Telefonata Lotito-Sarri: il mercato al centro del discorso

Maurizio Sarri e Claudio Lotito si sono sentiti al telefono. Hanno parlato di mercato e forse è servito anche un chiarimento dopo le recenti dichiarazioni di San Siro, post Inter. Sul tavolo c’è sempre la questione del rinnovo del contratto. Il patron ne aveva parlato prima di Natale, alla cena di squadra.
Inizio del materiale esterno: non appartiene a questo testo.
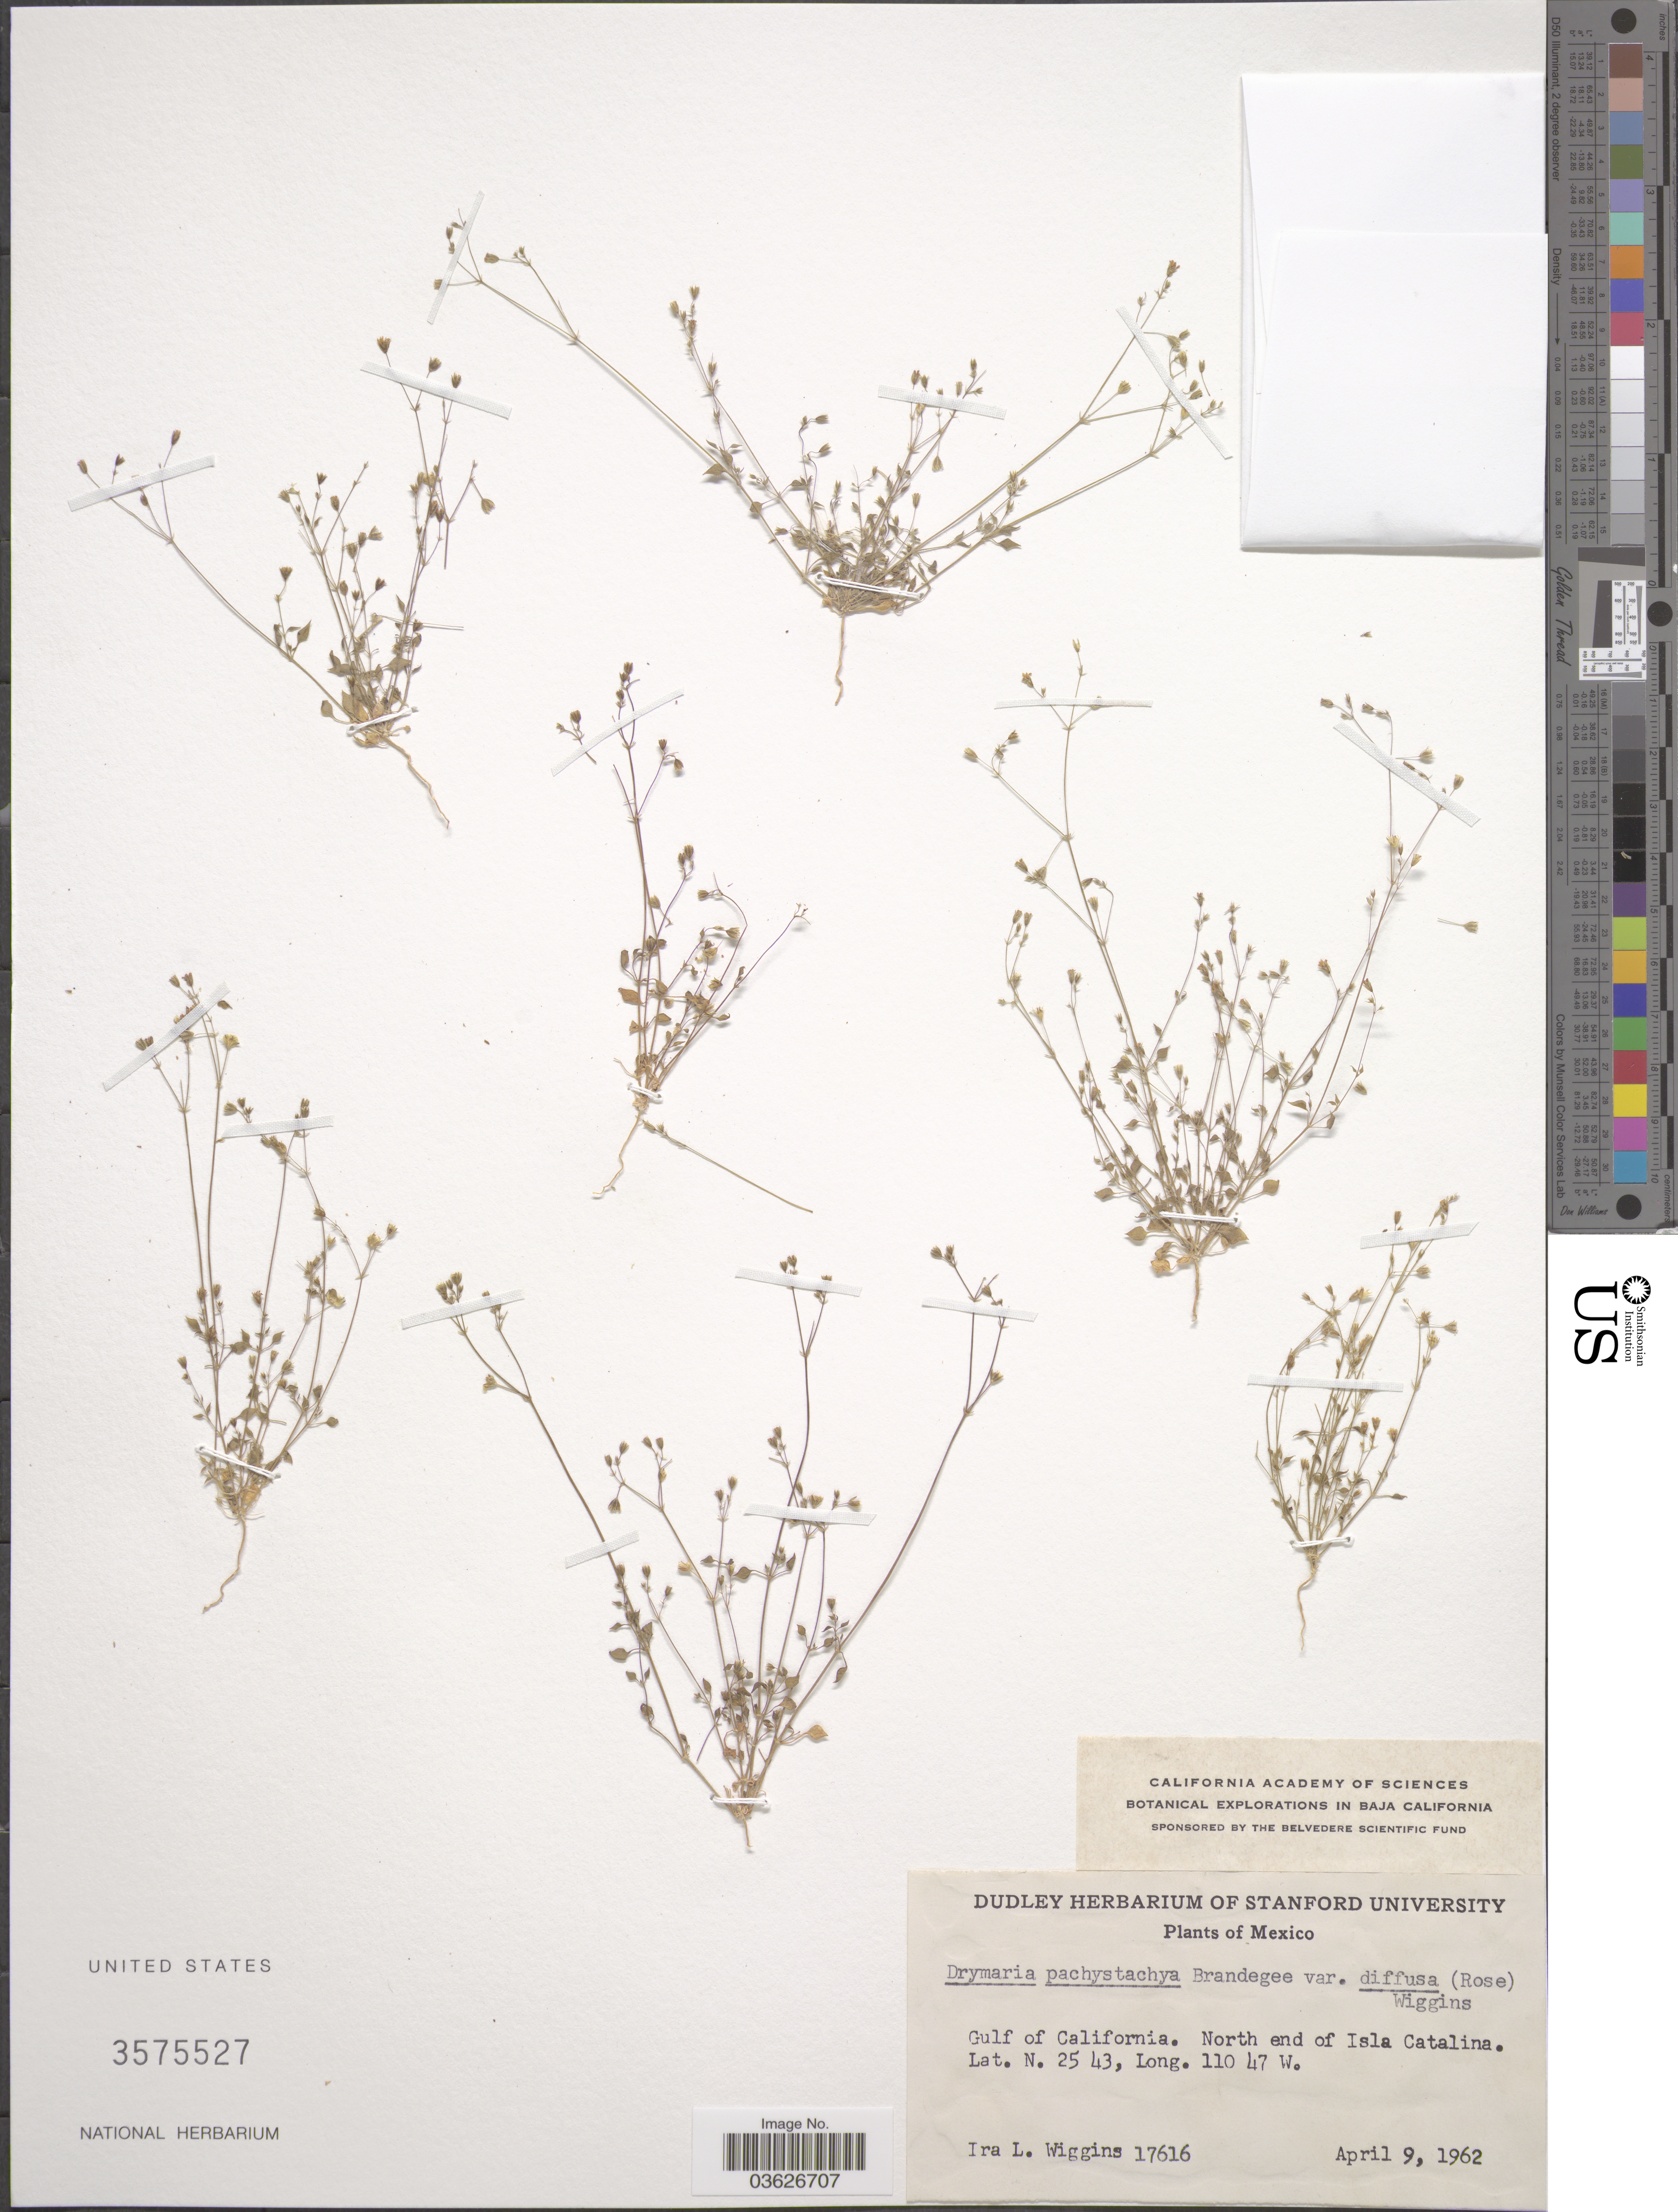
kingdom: Plantae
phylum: Tracheophyta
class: Magnoliopsida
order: Caryophyllales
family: Caryophyllaceae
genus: Drymaria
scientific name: Drymaria polystachya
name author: Brandegee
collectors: I. L. Wiggins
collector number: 17616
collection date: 1962-04-09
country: Mexico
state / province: Baja California Sur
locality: Gulf of California. North end of Isla Catalina.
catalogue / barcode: US 3575527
Quasi un mese fa. Sembrava una formalità al rientro da Cortina, avvenuto lunedì sera, invece per ora è tutto fermo. Le intenzioni da entrambe le parti rimangono quelle di andare avanti insieme. La questione non si discute. La materia contrattuale sarebbe finita o verrà affrontata dagli avvocati, come Sarri ha spesso ammesso. Probabile anche che al telefono abbiano concordato un nuovo incontro da calendarizzare in questa settimana. Sembra invece che al centro della chiamata ci siano state le opinioni sulle prossime mosse di mercato.

Sarri attende

Il tecnico ha chiesto rinforzi, l’indice di liquidità blocca tutto. Servono un paio di cessioni significative: in uscita ci sono Muriqi e Lazzari. Proprio l’ex Spal sarebbe entrato nel mirino dell’Atalanta, ma soltanto in caso di vendita di Hateboer. Insomma, nulla di concreto al momento. Sarri aspetta, siamo quasi a metà mese e non ha ancora visto nessuno. Lotito e Tare lavorano per accontentarlo.